▸ What you need to do
All pictures are to be skipped; retype only the lines from the top of the entries through the line with "For a GIS import: What", both included.

▸ Data shown
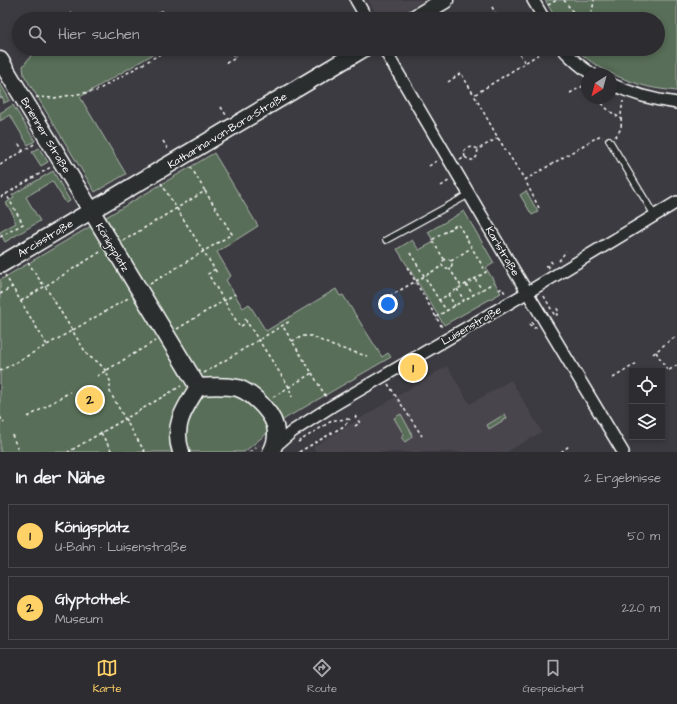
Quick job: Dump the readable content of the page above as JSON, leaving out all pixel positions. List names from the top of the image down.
{
  "streets": {
    "main road": [
      "Katharina-von-Bora-Straße",
      "Brienner Straße",
      "Arcisstraße",
      "Königsplatz"
    ],
    "street": ["Karlstraße", "Luisenstraße"]
  },
  "crossings": [
    ["Katharina-von-Bora-Straße", "Brienner Straße"],
    ["Katharina-von-Bora-Straße", "Arcisstraße"],
    ["Katharina-von-Bora-Straße", "Königsplatz"],
    ["Brienner Straße", "Arcisstraße"],
    ["Brienner Straße", "Königsplatz"],
    ["Arcisstraße", "Königsplatz"],
    ["Karlstraße", "Luisenstraße"]
  ],
  "north": "bottom left",
  "page": {
    "search": "Hier suchen",
    "pins": ["1", "2"],
    "heading": ["In der Nähe", "2 Ergebnisse"],
    "list": [
      {
        "mark": "1",
        "name": "Königsplatz",
        "note": "U-Bahn · Luisenstraße",
        "value": "50 m"
      },
      {
        "mark": "2",
        "name": "Glyptothek",
        "note": "Museum",
        "value": "220 m"
      }
    ],
    "nav": ["Karte", "Route", "Gespeichert"]
  }
}
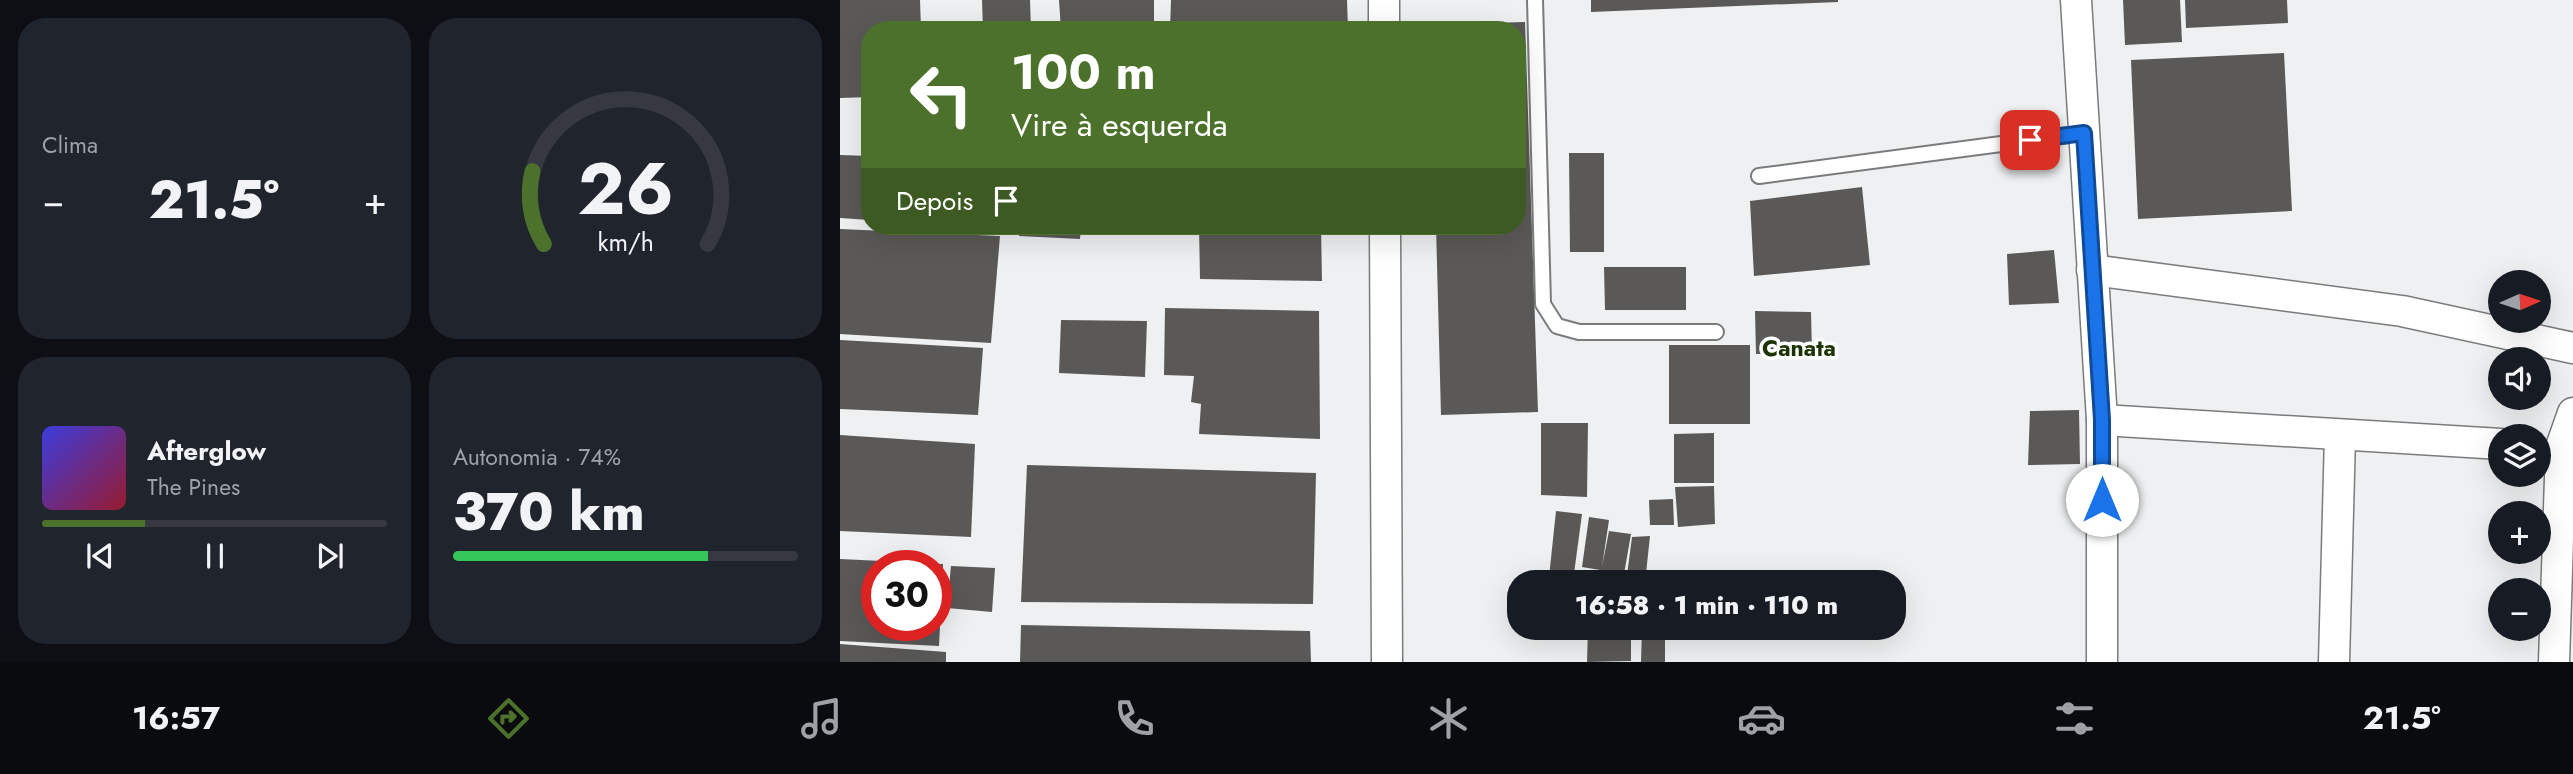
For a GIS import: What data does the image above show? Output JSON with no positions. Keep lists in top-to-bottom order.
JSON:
{
  "districts": ["Canata"],
  "north": "right",
  "page": {
    "tile": [
      "Clima",
      ["Autonomia · 74%", "370 km"]
    ],
    "turn": ["100 m", "Vire à esquerda"],
    "then": "Depois",
    "heat": ["−", "21.5°", "+"],
    "map_buttons": ["+", "−"],
    "song": ["Afterglow", "The Pines"],
    "limit": "30",
    "trip": "16:58 · 1 min · 110 m",
    "tabs": ["16:57", "21.5°"],
    "gauge": ["26", "km/h"]
  }
}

▸ The answer
Quick job: Dump the readable content of the page above as JSON, leaving out all pixel positions. List names from the top of the image down.
{
  "streets": {
    "main road": [
      "Katharina-von-Bora-Straße",
      "Brienner Straße",
      "Arcisstraße",
      "Königsplatz"
    ],
    "street": ["Karlstraße", "Luisenstraße"]
  },
  "crossings": [
    ["Katharina-von-Bora-Straße", "Brienner Straße"],
    ["Katharina-von-Bora-Straße", "Arcisstraße"],
    ["Katharina-von-Bora-Straße", "Königsplatz"],
    ["Brienner Straße", "Arcisstraße"],
    ["Brienner Straße", "Königsplatz"],
    ["Arcisstraße", "Königsplatz"],
    ["Karlstraße", "Luisenstraße"]
  ],
  "north": "bottom left",
  "page": {
    "search": "Hier suchen",
    "pins": ["1", "2"],
    "heading": ["In der Nähe", "2 Ergebnisse"],
    "list": [
      {
        "mark": "1",
        "name": "Königsplatz",
        "note": "U-Bahn · Luisenstraße",
        "value": "50 m"
      },
      {
        "mark": "2",
        "name": "Glyptothek",
        "note": "Museum",
        "value": "220 m"
      }
    ],
    "nav": ["Karte", "Route", "Gespeichert"]
  }
}
For a GIS import: What data does the image above show? Output JSON with no positions. Keep lists in top-to-bottom order.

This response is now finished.